**イタリア・ファシスト政権の成立(1921〜1924) ── “赤いフランス”の恐怖がイタリアを右へ押し流した**
**第1章:第一次欧州大戦後のイタリア
──
“勝利したのに何も得られなかった国”**
この世界線では、 パリ講和会議は日本連邦と英国が主導したため、 イタリアは史実
以上に不満を抱く。
◆ イタリアの不満
「戦勝国なのに領土が少ない」
「日本と英国が講和を支配した」
「フランスは赤化し、欧州は混乱」
「イタリアは置き去りにされた」
さらに国内では:
失業者の急増
退役兵の不満
ストライキの多発
政府の無能
南北格差の拡大
イタリア社会は 爆発寸前。
**第2章:フランス共産革命の衝撃(1922)
──
“次はイタリアが赤化する”という恐怖**
1922年、パリで共産革命が勃発し、 「フランス労働者共和国」が成立。
これはイタリア社会にとって 文明的ショック だった。
◆ イタリア国民の恐怖
「フランスが赤化した。

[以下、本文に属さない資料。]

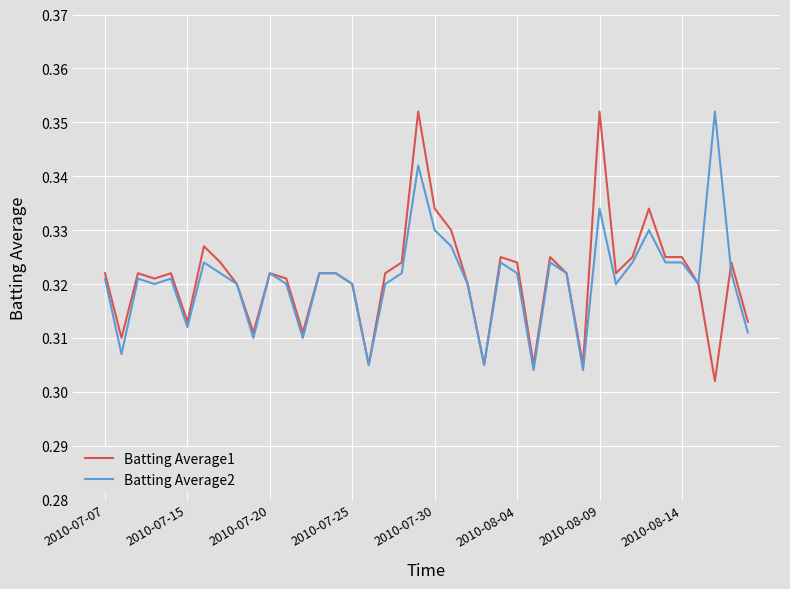

Does the chart have visible grid lines?

Yes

次はイタリアだ」
「労働者ストが革命につながるかもしれない」
「政府は無能で国を守れない」
「欧州文明が崩壊しつつある」
この“赤化の恐怖”が、 ファシスト党の主張に強烈な説得力を与える。
**第3章:ムッソリーニの台頭(1921〜1922)
──
“反共・秩序・国家再建”が国民の心を掴む**
ムッソリーニ率いるファシスト党は、 この世界線では史実以上に早く勢力を伸ば
す。
◆ ファシスト党の主張
反共
秩序の回復
国家の再建
労働争議の抑制
退役兵の救済
イタリアの大国化
◆ 支持基盤
中産階級
産業界
農村保守層
退役兵
教会(反共のため)
フランスの赤化は、 これらの層を一気にファシスト党へ押し流す。
**第4章:ローマ進軍(1922年10月)
──史実より“容易”で“歓迎された”政権交代**
史実では半ばハッタリだったローマ進軍だが、 この世界線では状況が違う。
◆ 理由
フランス内戦の恐怖
→ イタリア王室・軍部は「強い政府」を求める
英国の暗黙の支持
→ 反共のため、ムッソリーニを容認
産業界の全面支援
→ ストライキを恐れ、ファシスト党を支持
退役兵の組織化
→ 黒シャツ隊が全国で勢力拡大
政府の無能
→ 共和政は何も決められない
◆ 結果
ムッソリーニはほぼ無血で政権を掌握する。
「イタリアは赤化の危機から救われた」 という国民の安堵が広がる。
**第5章:ファシスト政権の強化(1923〜1924)
──
“反共の砦”として欧州文明の中心へ**
この世界線では、 イタリア・ファシスト政権は史実より強固に成立する。
◆ 政策
労働組合の解体
反共法の制定
黒シャツ隊の合法化
産業界との協調
教会との和解
軍備拡張
国家統制経済の導入
◆ 国際関係
英国:イタリアを「反共の同盟者」として支援
日本連邦:中立だが、イタリアの安定を歓迎
ドイツ:イタリアを“反共の兄弟国”と見なす
ソヴィエト:イタリアを敵視
イタリアは “欧州南部の反共の砦” として国際的地位を高める。
**第6章:この世界線のイタリア・ファシズムの特徴
──史実より“強く・早く・安定した”政権**
成立が早い(1922年)
国民の支持が強い(赤化の恐怖)
英国の支援がある
日本連邦は静観しつつ容認
フランス内戦がイタリアを右傾化させる
ドイツのナチズムと連動して強化される
つまり、 イタリア・ファシズムは欧州文明の“自己防衛反応”として成立する。